Attività da svolgere:
1/ Nell'articolo sul possibile ripescaggio del Lecce in Serie B, in che data il Collegio di Garanzia del Coni ha emesso l'ordinanza sul ricorso del Novara?
2/ Prosegui l'articolo sul possibile ripescaggio del Lecce in Serie B, riprendendo dopo l'ultima frase riportata.

Estratto del documento:

---

LECCE – Salto in alto verso la B? Sticchi Damiani spiega le speranze giallorosse…
A poco più di due settimane dall’inizio ufficiale del campionato di Lega Pro, si staglia all’orizzonte una remota possibilità di ripescaggio in Serie B per il Lecce. La scintilla è nata dall’esclusione del Siena dal panorama delle squadre professionistiche e dall’ordinanza del Collegio di Garanzia del Coni del 13 agosto che ha dichiarato ammissibile il ricorso presentato dal Novara, retrocesso in Lega Pro dalla serie cadetta nella scorsa stagione. Proprio la Figc aveva rigettato il ricorso della società piemontese.

---

Dati registrati:
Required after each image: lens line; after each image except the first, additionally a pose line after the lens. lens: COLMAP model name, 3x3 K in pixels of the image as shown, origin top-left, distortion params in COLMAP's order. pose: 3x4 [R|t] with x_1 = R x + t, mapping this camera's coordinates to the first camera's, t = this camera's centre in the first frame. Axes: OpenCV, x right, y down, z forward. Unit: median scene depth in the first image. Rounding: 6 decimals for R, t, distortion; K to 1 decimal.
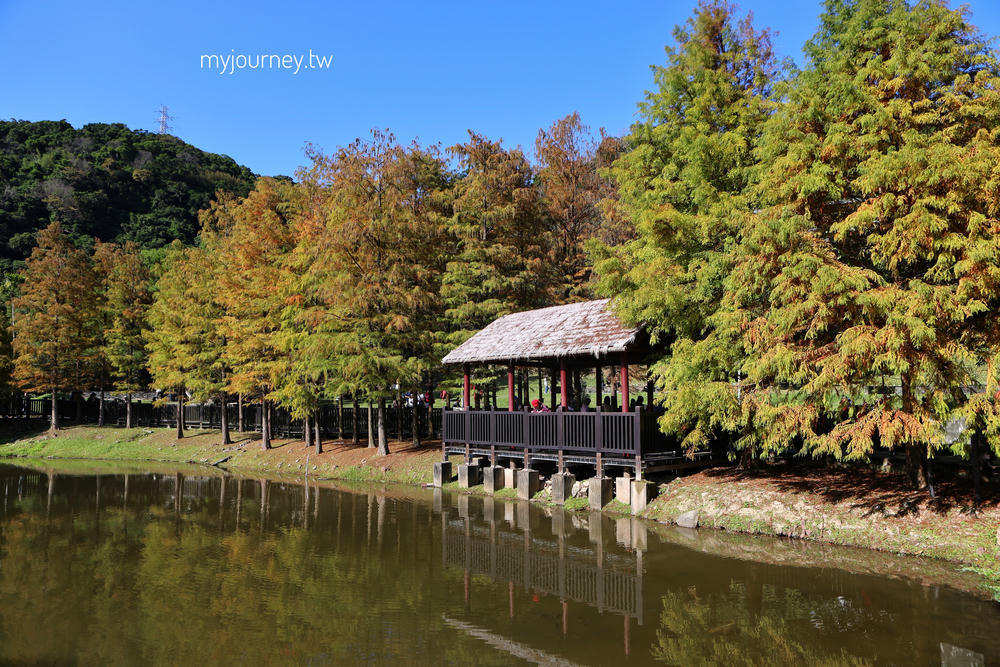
lens RADIAL K [[711.1, 0, 509.5], [0, 711.1, 333.9], [0, 0, 1]] dist [-0.096529, 0.055964]
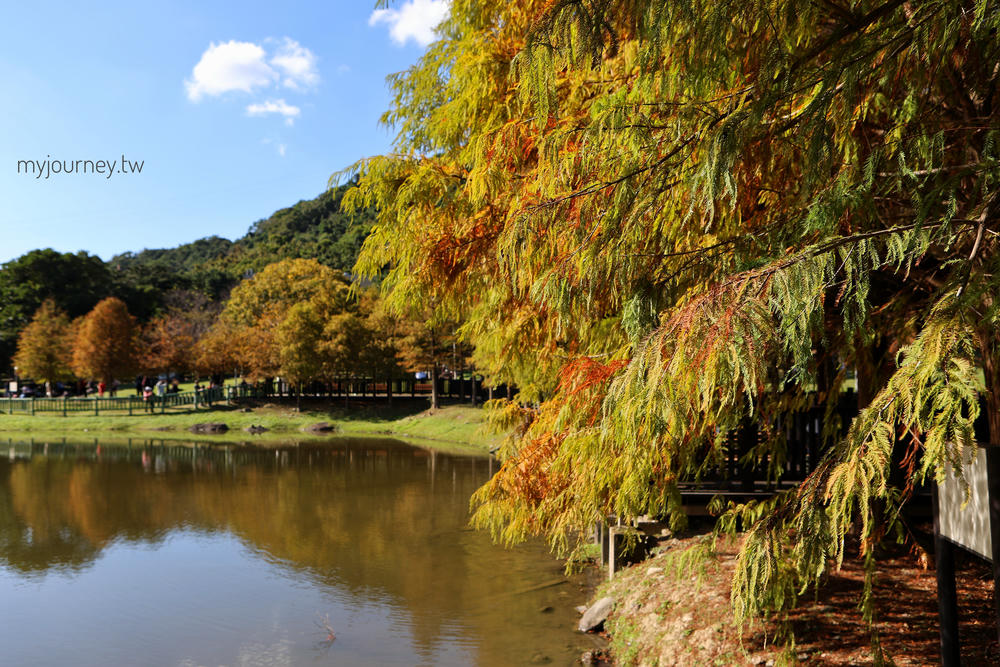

---

Soluzioni degli esercizi:
1/ Il 13 agosto.

2/
L’ultimo posto da assegnare in Serie B (che ritornerà a 22 squadre), quindi, sarà concesso a tavolino. Se ne discuterà nel primo Consiglio federale dell’era Tavecchio, in programma lunedì prossimo. Tra le società che ci sperano, seppur con speranze residue, c’è anche il Lecce che, per bocca del suo legale ed esperto di diritto sportivo avvocato Saverio Sticchi Damiani, affida alle colonne del Nuovo Quotidiano di Puglia la strategia della società giallorossa: “Il Lecce ha manifestato la sua disponibilità a far parte dell’organico di Serie B – ha dichiarato – garantendo il requisito economico–finanziario per assicurare una regolare presenza nel campionato”.
Nelle prossime ore, il Collegio di Garanzia del Coni renderà noti i criteri con cui si procederà al ripescaggio. La società giallorossa spera che sia premiata la sua solidità economica a scapito delle altre pretendenti (Novara, Juve Stabia, Reggina), più deboli (chi più, chi meno) sotto quest’aspetto.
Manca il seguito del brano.